Hereby, we observed an altered virus maturation in cells infected with mutant virus. This alteration was most clearly indicated by the absence of dense bodies. In addition, quantitation of cytoplasmic virus particles showed 10-fold fewer mature enveloped particles when cells were infected with mutant virus. The lack of dense bodies could be explained by the retention of ppUL83 (pp65) in the nucleus, as a virus mutant lacking the UL83 gene also failed to produce dense bodies (39
). It is believed that dense bodies accumulate during high-titer passage of HCMV. Therefore, the mutant virus, which produces much lower titers, should be less prone to accumulate dense bodies. However, our reconstituted wild-type virus had the same passage history, and it was the mutant virus for which the higher titers had to be employed for virus stock production. In addition, immunofluorescence staining of cells demonstrated that several viral proteins (ppUL99 and gpUL55) showed normal accumulations and distributions in the cytoplasm of infected cells. It is therefore likely that the failure to produce dense bodies reflects a specific defect in the envelopement of viral particles.

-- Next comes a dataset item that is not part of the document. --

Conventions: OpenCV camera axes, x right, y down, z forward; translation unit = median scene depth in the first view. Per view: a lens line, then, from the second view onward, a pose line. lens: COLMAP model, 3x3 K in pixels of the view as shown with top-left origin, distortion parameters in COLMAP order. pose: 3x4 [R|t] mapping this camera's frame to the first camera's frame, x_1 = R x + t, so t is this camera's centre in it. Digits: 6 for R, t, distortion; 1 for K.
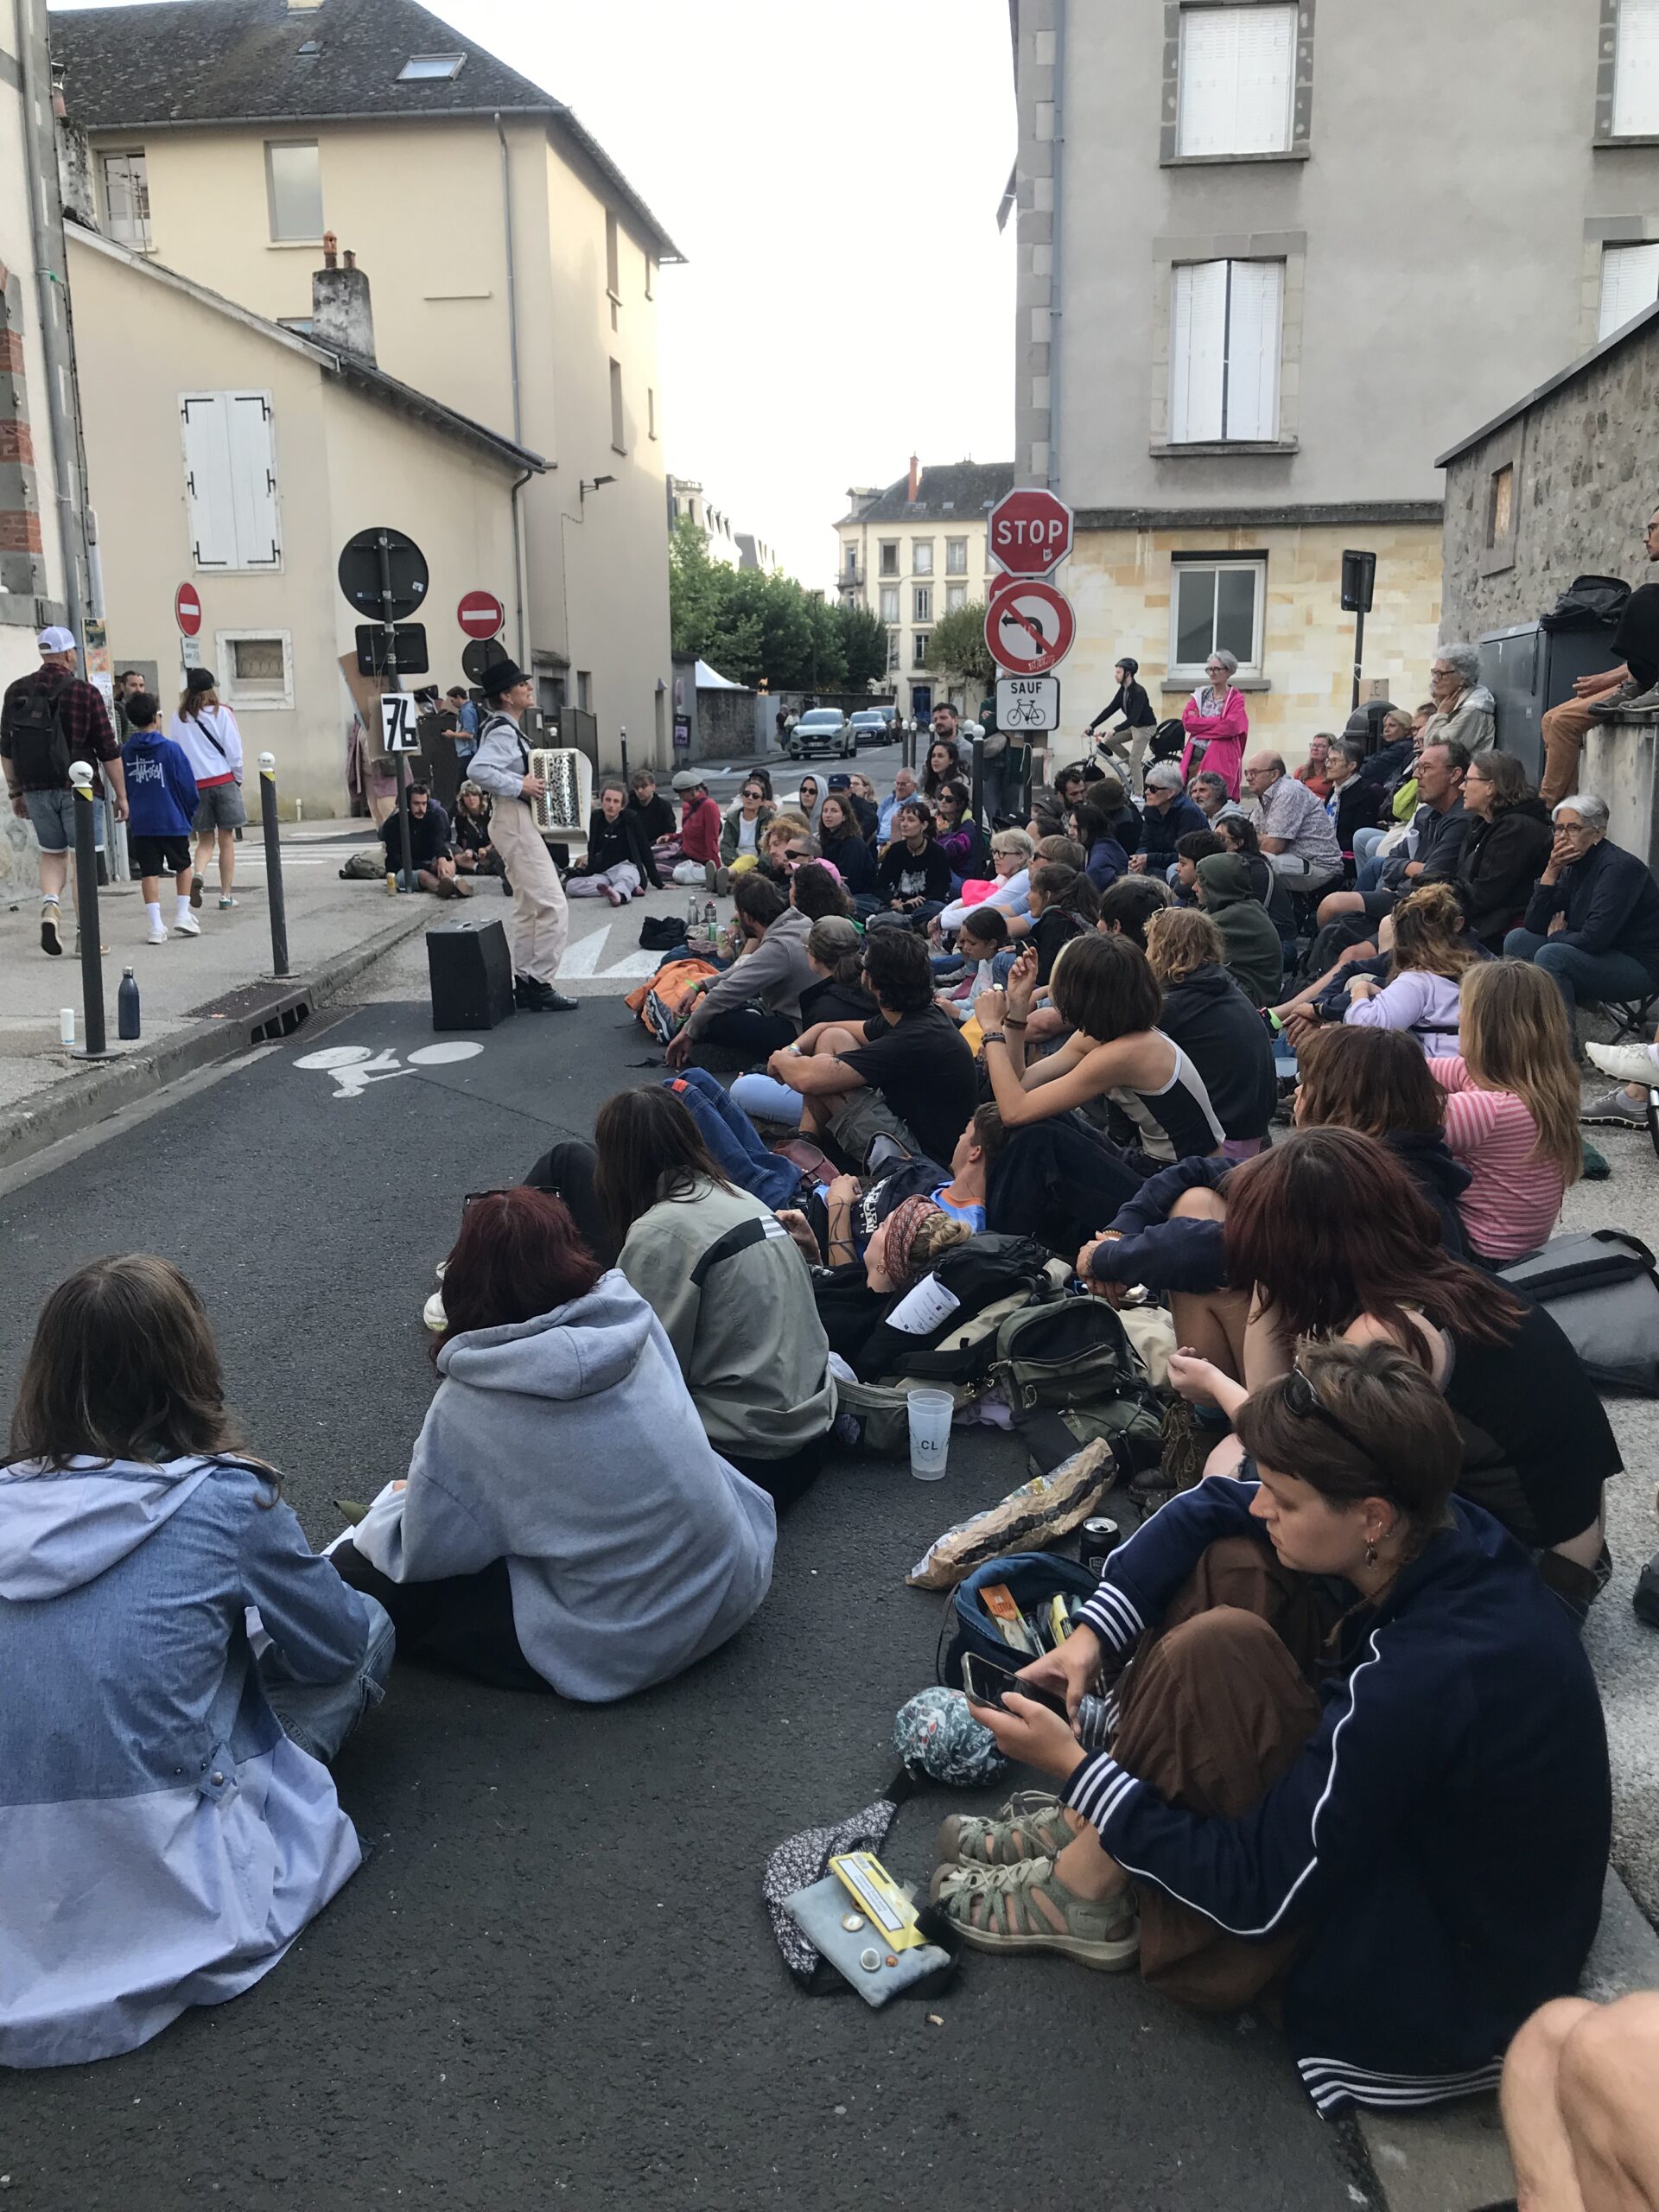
lens RADIAL K [[1803.9, 0, 821.7], [0, 1803.9, 1105.4], [0, 0, 1]] dist [0.014938, -0.001745]
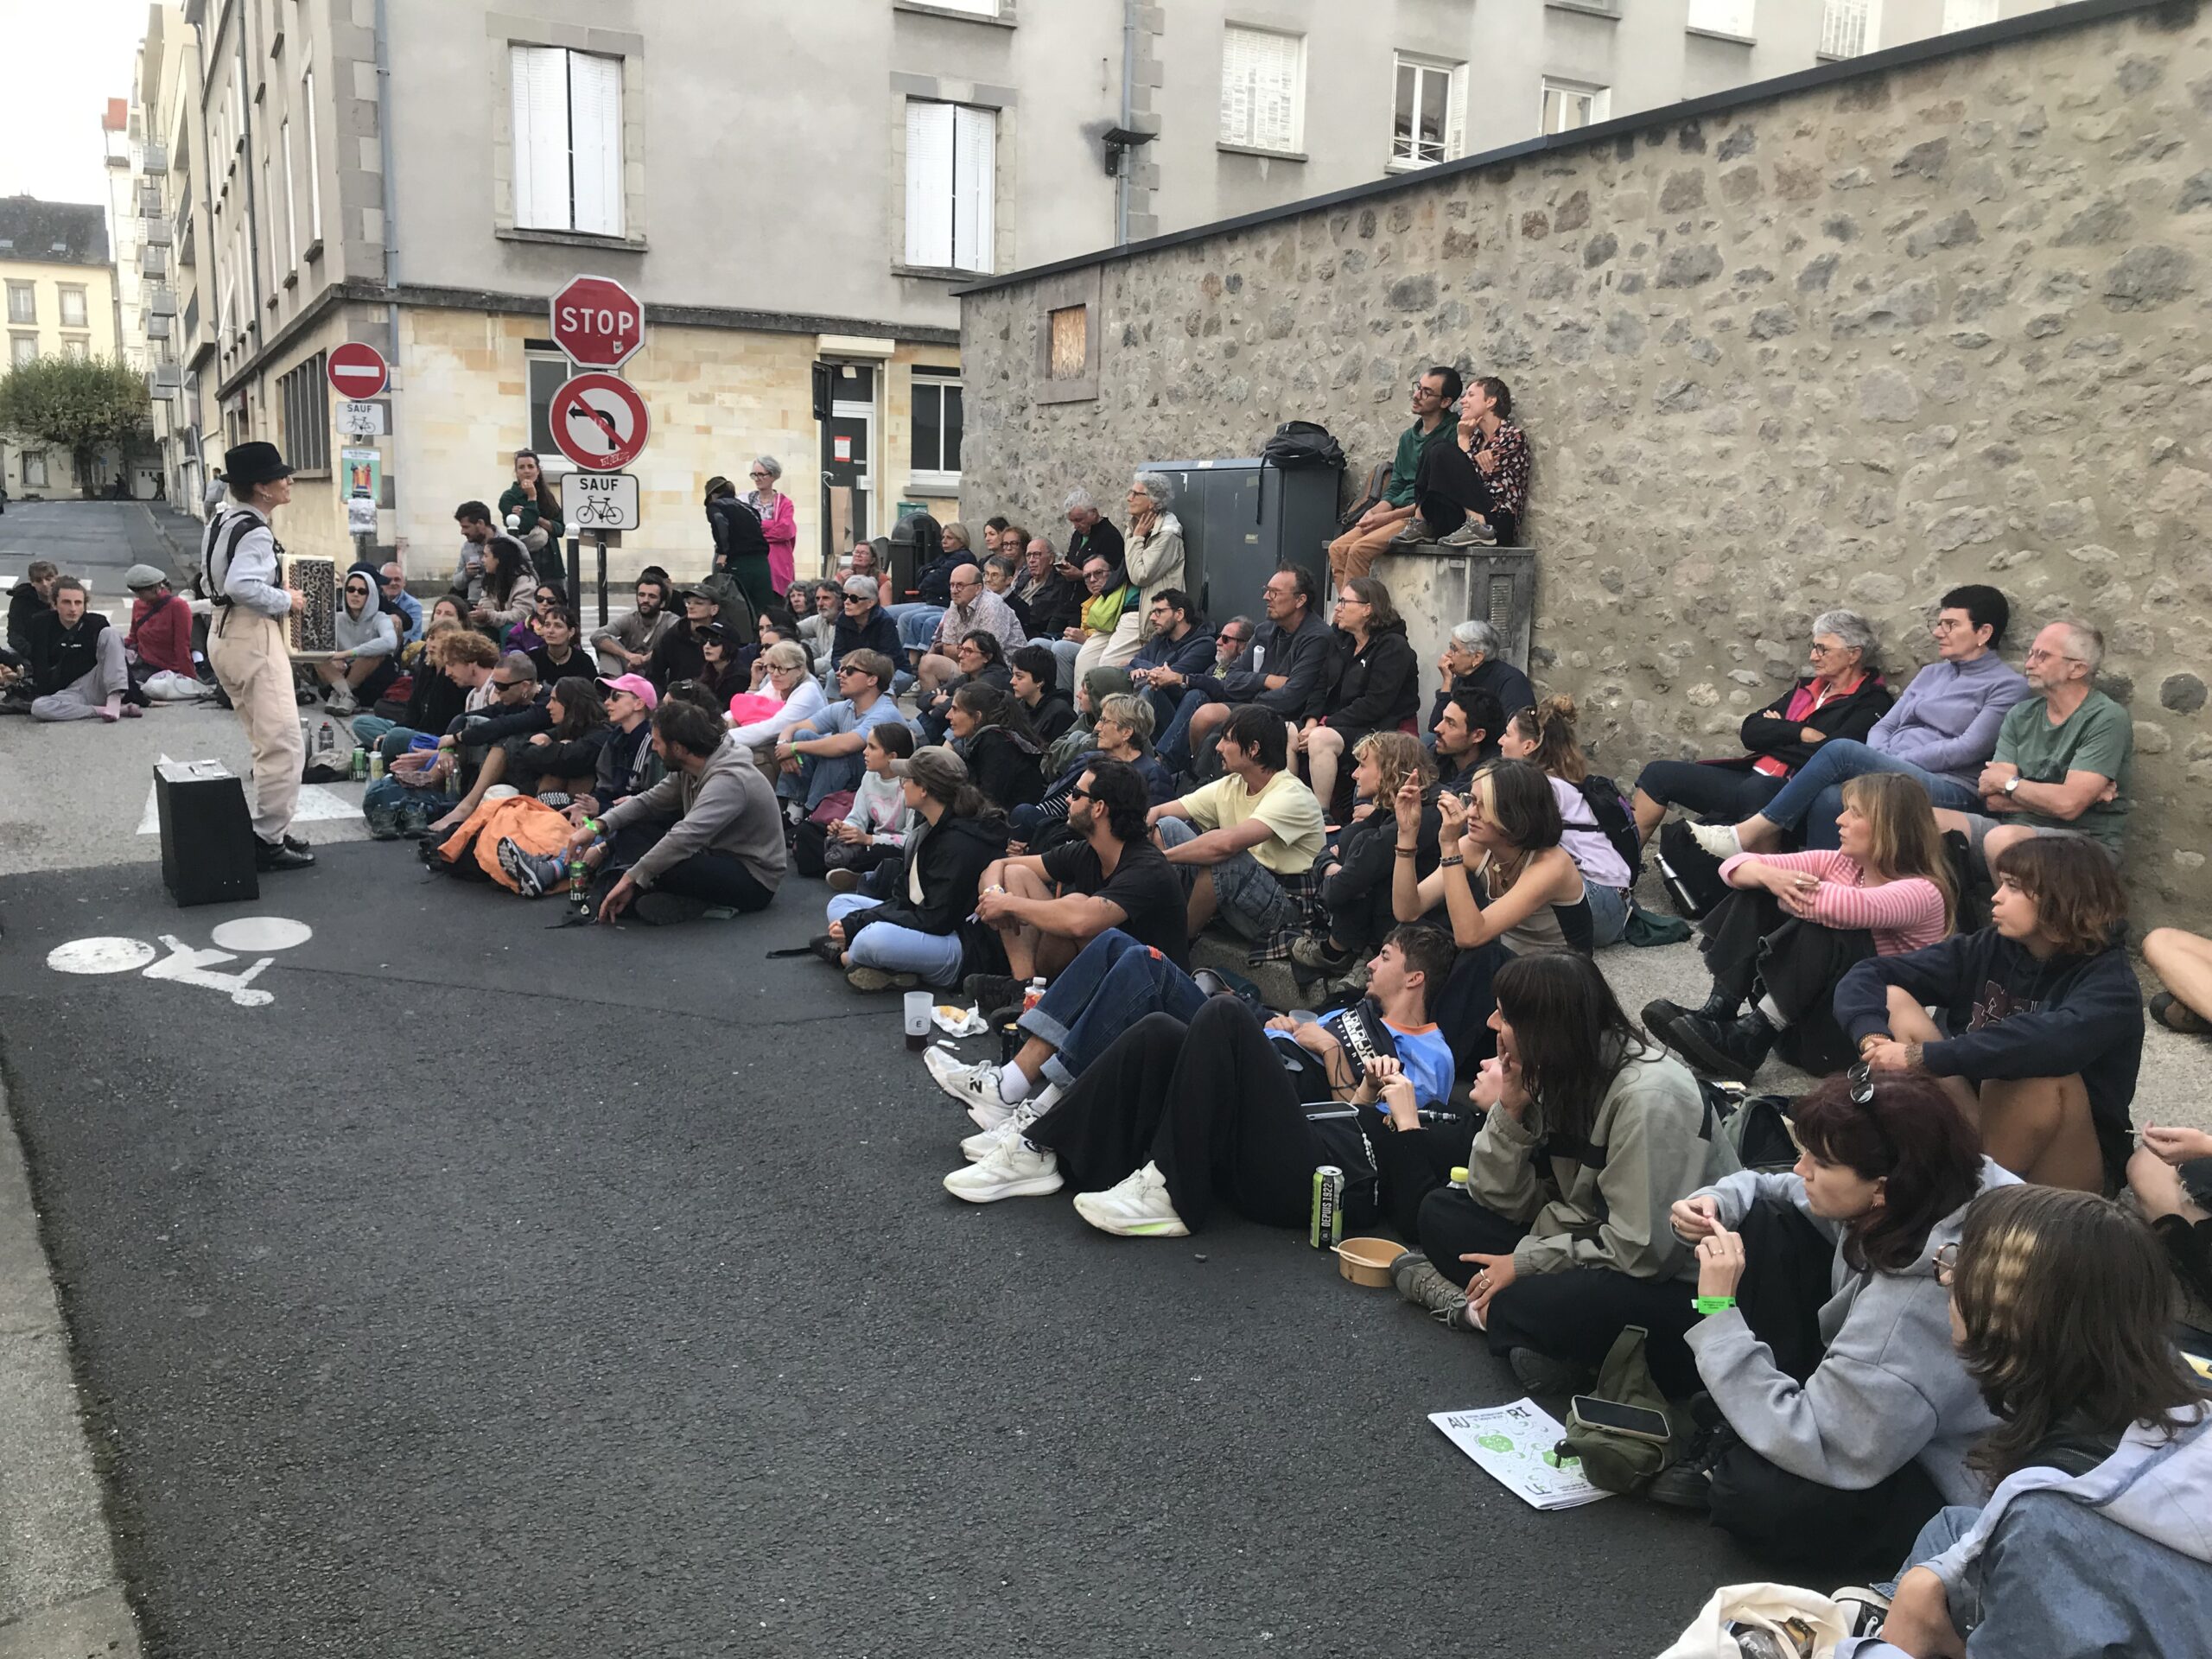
lens RADIAL K [[1803.9, 0, 1097.3], [0, 1803.9, 835.4], [0, 0, 1]] dist [0.014938, -0.001745]
pose [[0.823037, -0.070660, 0.563576, -0.124066], [0.087659, 0.996146, -0.003121, -0.013212], [-0.561183, 0.051971, 0.826059, 0.047960]]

In the nucleus, large accumulations of electron-dense material were observed. At present, the nature of these structures is unclear. Electron density in the nucleus usually corresponds to DNA, indicating that these structures could represent domains of condensed viral genomes. As viral particles can be seen at the margin of this material, a possible reason for this accumulation could be a packaging defect. However, we observed similar ratios of viral capsid types in the nuclei of cells infected with wild-type and mutant viruses, making a packaging problem unlikely. Therefore, these structures require further investigation.

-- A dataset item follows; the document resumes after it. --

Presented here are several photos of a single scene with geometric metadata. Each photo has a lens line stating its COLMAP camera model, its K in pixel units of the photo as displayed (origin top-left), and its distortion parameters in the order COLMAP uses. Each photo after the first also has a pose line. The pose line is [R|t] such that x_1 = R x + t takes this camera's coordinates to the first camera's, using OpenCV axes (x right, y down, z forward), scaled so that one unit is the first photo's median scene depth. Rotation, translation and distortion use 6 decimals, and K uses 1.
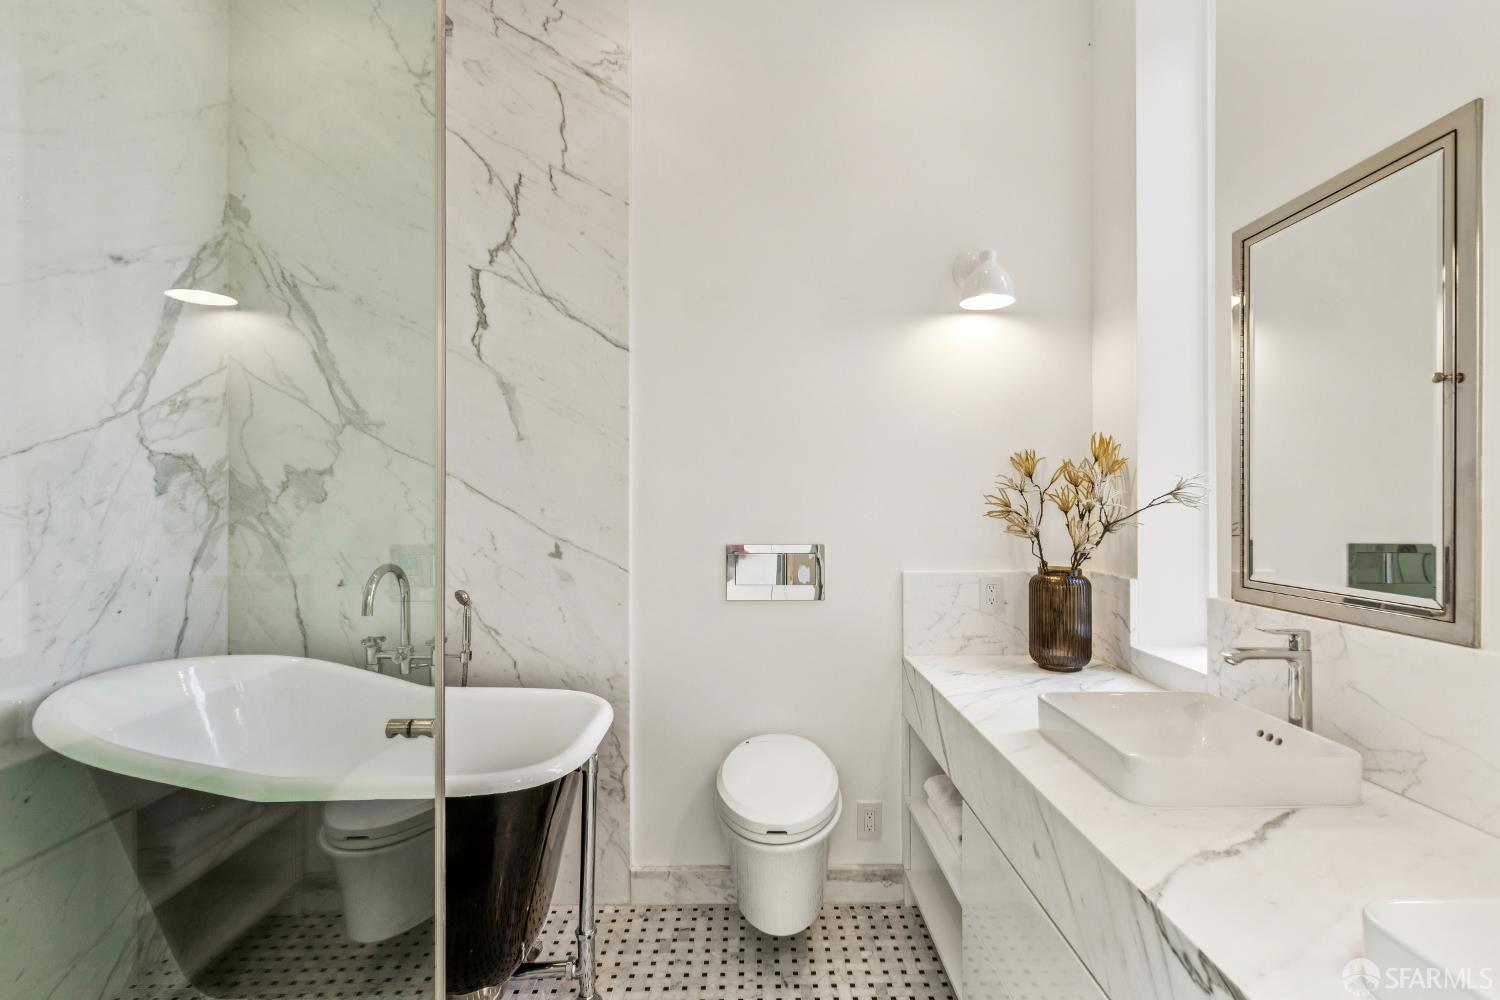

At present, it is unclear how ppUL35 could be responsible for the translocation of ppUL82 and ppUL83 (pp65) from the nucleus to the cytoplasm. A similar phenotype has been described for a mutant of HCMV with a lack of TRS1 (5
), and a recently published analysis of this mutant argued that pTRS1 has a role in the encapsidation of viral DNA since the number of C capsids was reduced (1
). In our electron microscopic analysis, we did not detect such a difference. In contrast, the lack of dense bodies and the reduced amount of enveloped particles argue for a role of ppUL35 in the cytoplasmic particle assembly. As UL35 proteins interact with ppUL82 but not with ppUL83 (38
), their effect on tegument protein localization might be independent of physical interaction. We therefore favor the hypothesis that ppUL35 of ppUL35A might directly or indirectly influence nucleocytoplasmic transport pathways, either enhancing export of tegument proteins from the nucleus or blocking import of tegument proteins into the nucleus during the late phase.
In summary, we could show that ppUL35 plays an important role in both IE gene expression and virus assembly. Further studies will be required to elucidate the underlying mechanisms and to address the question of whether the effects on IE gene expression and virus maturation are direct or indirect.